To solve the problem of how far above the surface of the Earth a rocket will go when launched vertically with an initial velocity \( v \), we can use the principle of conservation of energy. Here's a step-by-step solution: ### Step 1: Understand the Energy Conservation Principle The total mechanical energy of the rocket at the launch point (initial) will be equal to the total mechanical energy at the maximum height (final).
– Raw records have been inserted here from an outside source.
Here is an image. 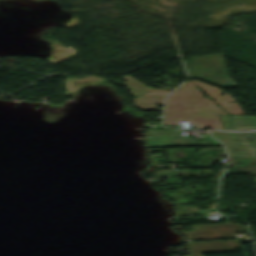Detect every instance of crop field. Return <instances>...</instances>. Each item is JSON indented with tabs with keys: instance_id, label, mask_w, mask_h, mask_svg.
Instances as JSON below:
<instances>
[{
	"instance_id": "obj_1",
	"label": "crop field",
	"mask_w": 256,
	"mask_h": 256,
	"mask_svg": "<svg viewBox=\"0 0 256 256\" xmlns=\"http://www.w3.org/2000/svg\"><path fill=\"white\" fill-rule=\"evenodd\" d=\"M218 114L227 113L209 99L202 98L200 90L190 81L168 95L164 123L188 121L199 124L197 128L222 129Z\"/></svg>"
},
{
	"instance_id": "obj_2",
	"label": "crop field",
	"mask_w": 256,
	"mask_h": 256,
	"mask_svg": "<svg viewBox=\"0 0 256 256\" xmlns=\"http://www.w3.org/2000/svg\"><path fill=\"white\" fill-rule=\"evenodd\" d=\"M120 78L126 81L124 82L127 85L125 88L130 90L128 94L135 97L133 100L136 107L150 110H162L155 108L154 105L163 104L165 94L169 91H153L128 75Z\"/></svg>"
},
{
	"instance_id": "obj_3",
	"label": "crop field",
	"mask_w": 256,
	"mask_h": 256,
	"mask_svg": "<svg viewBox=\"0 0 256 256\" xmlns=\"http://www.w3.org/2000/svg\"><path fill=\"white\" fill-rule=\"evenodd\" d=\"M245 134L212 132L213 137L225 144L229 156H256V132ZM247 138L252 141L255 149L248 142Z\"/></svg>"
},
{
	"instance_id": "obj_4",
	"label": "crop field",
	"mask_w": 256,
	"mask_h": 256,
	"mask_svg": "<svg viewBox=\"0 0 256 256\" xmlns=\"http://www.w3.org/2000/svg\"><path fill=\"white\" fill-rule=\"evenodd\" d=\"M192 227L194 232L180 233L187 238L196 240L235 238L233 232H245L249 234L247 226H242L239 223L199 225Z\"/></svg>"
},
{
	"instance_id": "obj_5",
	"label": "crop field",
	"mask_w": 256,
	"mask_h": 256,
	"mask_svg": "<svg viewBox=\"0 0 256 256\" xmlns=\"http://www.w3.org/2000/svg\"><path fill=\"white\" fill-rule=\"evenodd\" d=\"M190 256H202L201 253L235 251L241 247L239 240L186 243Z\"/></svg>"
},
{
	"instance_id": "obj_6",
	"label": "crop field",
	"mask_w": 256,
	"mask_h": 256,
	"mask_svg": "<svg viewBox=\"0 0 256 256\" xmlns=\"http://www.w3.org/2000/svg\"><path fill=\"white\" fill-rule=\"evenodd\" d=\"M209 140L212 141L211 144L207 143V141L194 142L193 138L187 137H155L146 138V143L147 147L221 145L218 141L212 139L211 137H209Z\"/></svg>"
},
{
	"instance_id": "obj_7",
	"label": "crop field",
	"mask_w": 256,
	"mask_h": 256,
	"mask_svg": "<svg viewBox=\"0 0 256 256\" xmlns=\"http://www.w3.org/2000/svg\"><path fill=\"white\" fill-rule=\"evenodd\" d=\"M198 86H200L212 99H214L224 110H226L229 114H240L246 115L239 104L233 100L227 93L208 86L206 84L200 83L198 81L193 80ZM220 93L225 94L224 96L220 95ZM234 101V102H231ZM231 102V103H228Z\"/></svg>"
},
{
	"instance_id": "obj_8",
	"label": "crop field",
	"mask_w": 256,
	"mask_h": 256,
	"mask_svg": "<svg viewBox=\"0 0 256 256\" xmlns=\"http://www.w3.org/2000/svg\"><path fill=\"white\" fill-rule=\"evenodd\" d=\"M222 128L227 130H233L229 120L228 115H219ZM232 123L235 127L234 130H251L256 129V117L252 116H240V115H232Z\"/></svg>"
},
{
	"instance_id": "obj_9",
	"label": "crop field",
	"mask_w": 256,
	"mask_h": 256,
	"mask_svg": "<svg viewBox=\"0 0 256 256\" xmlns=\"http://www.w3.org/2000/svg\"><path fill=\"white\" fill-rule=\"evenodd\" d=\"M153 136H177L181 135V131L172 130H149Z\"/></svg>"
}]
</instances>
The initial energy consists of kinetic energy and gravitational potential energy, while the final energy consists only of gravitational potential energy. ### Step 2: Write the Initial Energy Equation The initial energy \( E_i \) when the rocket is at the surface of the Earth is given by: \[ E_i = KE + PE = \frac{1}{2} m v^2 - \frac{GMm}{R} \] where: - \( KE \) is the kinetic energy, - \( PE \) is the gravitational potential energy, - \( m \) is the mass of the rocket, - \( v \) is the initial velocity, - \( G \) is the universal gravitational constant, - \( M \) is the mass of the Earth, - \( R \) is the radius of the Earth. ### Step 3: Write the Final Energy Equation At the maximum height \( h \), the energy \( E_f \) is given by: \[ E_f = PE = -\frac{GMm}{R+h} \] ### Step 4: Set Initial Energy Equal to Final Energy Using the conservation of energy, we have: \[ \frac{1}{2} m v^2 - \frac{GMm}{R} = -\frac{GMm}{R+h} \] ### Step 5: Simplify the Equation We can cancel \( m \) from both sides (assuming \( m \neq 0 \)): \[ \frac{1}{2} v^2 - \frac{GM}{R} = -\frac{GM}{R+h} \] Rearranging gives: \[ \frac{1}{2} v^2 = \frac{GM}{R} - \frac{GM}{R+h} \] ### Step 6: Combine the Terms To combine the terms on the right side, we find a common denominator: \[ \frac{1}{2} v^2 = GM \left( \frac{(R+h) - R}{R(R+h)} \right) = \frac{GMh}{R(R+h)} \] ### Step 7: Rearrange to Solve for \( h \) Now, we can rearrange the equation to isolate \( h \): \[ \frac{1}{2} v^2 \cdot R(R+h) = GMh \] Expanding and rearranging gives: \[ \frac{1}{2} v^2 R + \frac{1}{2} v^2 h = GMh \] \[ \frac{1}{2} v^2 R = GMh - \frac{1}{2} v^2 h \] \[ \frac{1}{2} v^2 R = h \left( GM - \frac{1}{2} v^2 \right) \] Thus, \[ h = \frac{\frac{1}{2} v^2 R}{GM - \frac{1}{2} v^2} \] ### Step 8: Substitute \( GM \) Using \( GM = gR^2 \) (where \( g \) is the acceleration due to gravity at the surface of the Earth): \[ h = \frac{\frac{1}{2} v^2 R}{gR^2 - \frac{1}{2} v^2} \] ### Final Result This gives us the height \( h \) that the rocket will reach above the surface of the Earth.